3D illustration of Plasmodium, the blood parasite responsible for malaria. Detailed structure of the plasmodium parasite of vertebrates, mosquito, intracellular development.

Behind the scenes of malaria infection, the parasite’s digestive machinery works nonstop to keep it alive. Central to this process is the digestive vacuole, the compartment where hemoglobin is broken down and where antimalarial drugs like chloroquine (Chloroquine? Where have I heard that before?) take effect. The chloroquine resistance transporter (CRT), embedded in the vacuole membrane, helps shape both parasite survival and drug response, yet its role across the parasite’s full life cycle remains unclear. To map when and where CRT is active, the Molecular Parasitology Group (Kai Matuschewski) used Plasmodium berghei parasites expressing a fluorescently tagged CRT. They found that CRT is strongly expressed during asexual blood stages and localizes to the hemozoin-rich digestive vacuole. Remarkably, CRT remains abundant in gametocytes and ookinetes, indicating that this organelle persists well into mosquito midgut development. Expression then shuts down during sporogony and early liver infection before reappearing in mature liver stages, likely priming the parasite for blood reinvasion. These observations reveal that the digestive vacuole — and CRT’s function within it — extends far beyond the erythrocytic cycle, offering fresh insights into parasite biology across hosts and vectors.

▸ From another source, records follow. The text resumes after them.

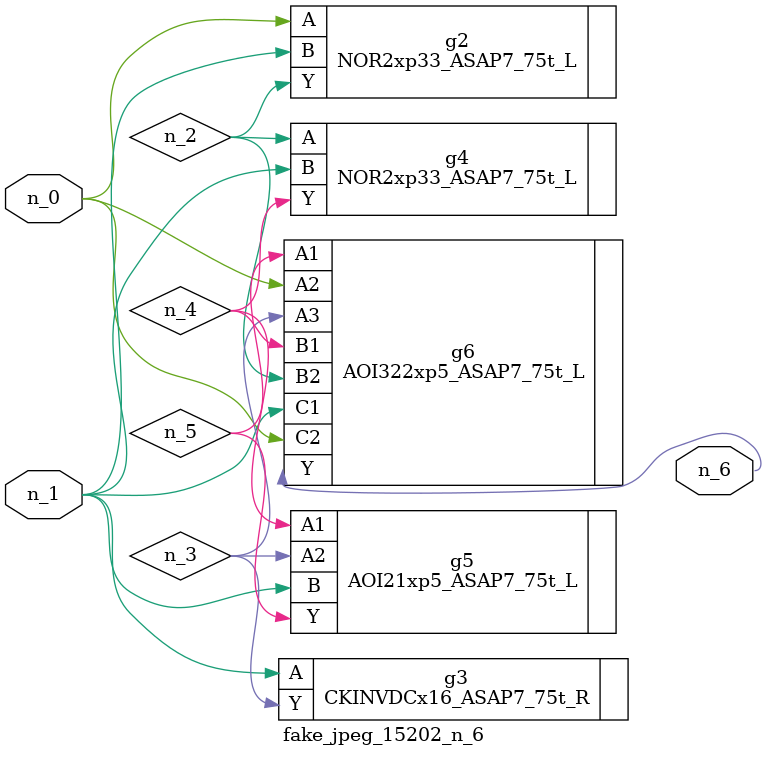
<source format=v>
module fake_jpeg_15202_n_6 (n_0, n_1, n_6);

input n_0;
input n_1;

output n_6;

wire n_3;
wire n_2;
wire n_4;
wire n_5;

NOR2xp33_ASAP7_75t_L g2 ( 
.A(n_0),
.B(n_1),
.Y(n_2)
);

CKINVDCx16_ASAP7_75t_R g3 ( 
.A(n_1),
.Y(n_3)
);

NOR2xp33_ASAP7_75t_L g4 ( 
.A(n_2),
.B(n_1),
.Y(n_4)
);

AOI21xp5_ASAP7_75t_L g5 ( 
.A1(n_4),
.A2(n_3),
.B(n_1),
.Y(n_5)
);

AOI322xp5_ASAP7_75t_L g6 ( 
.A1(n_5),
.A2(n_0),
.A3(n_3),
.B1(n_4),
.B2(n_2),
.C1(n_1),
.C2(n_0),
.Y(n_6)
);


endmodule
</source>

You find more information in their Molecular and Biochemical Parasitology Article!

Abstract

Plasmodium parasites encode a chloroquine resistance transporter (CRT), which is an integral membrane protein of the digestive vacuole and transports the antimalarial compound chloroquine out of this organelle. Here, we profiled the spatio-temporal expression of CRT during life cycle progression employing CRT-mCherry Plasmodium berghei parasites. We show that CRT is expressed during asexual blood stage growth and localizes to the hemozoin-containing digestive vacuole. The compartmentalized CRT-mCherry signal is also abundant in gametocytes and ookinetes, indicating that CRT continues to exert important functions in this digestive organelle up until mosquito midgut colonization. Expression is switched off during sporogony and early liver infection but CRT-mCherry is present again in mature liver stages, likely in preparation for blood infection. Together, visualization of the P. berghei digestive vacuole by endogenous tagging of PbCRT revealed expression of this transport protein and the presence of this cellular compartment beyond asexual propagation inside erythrocytes.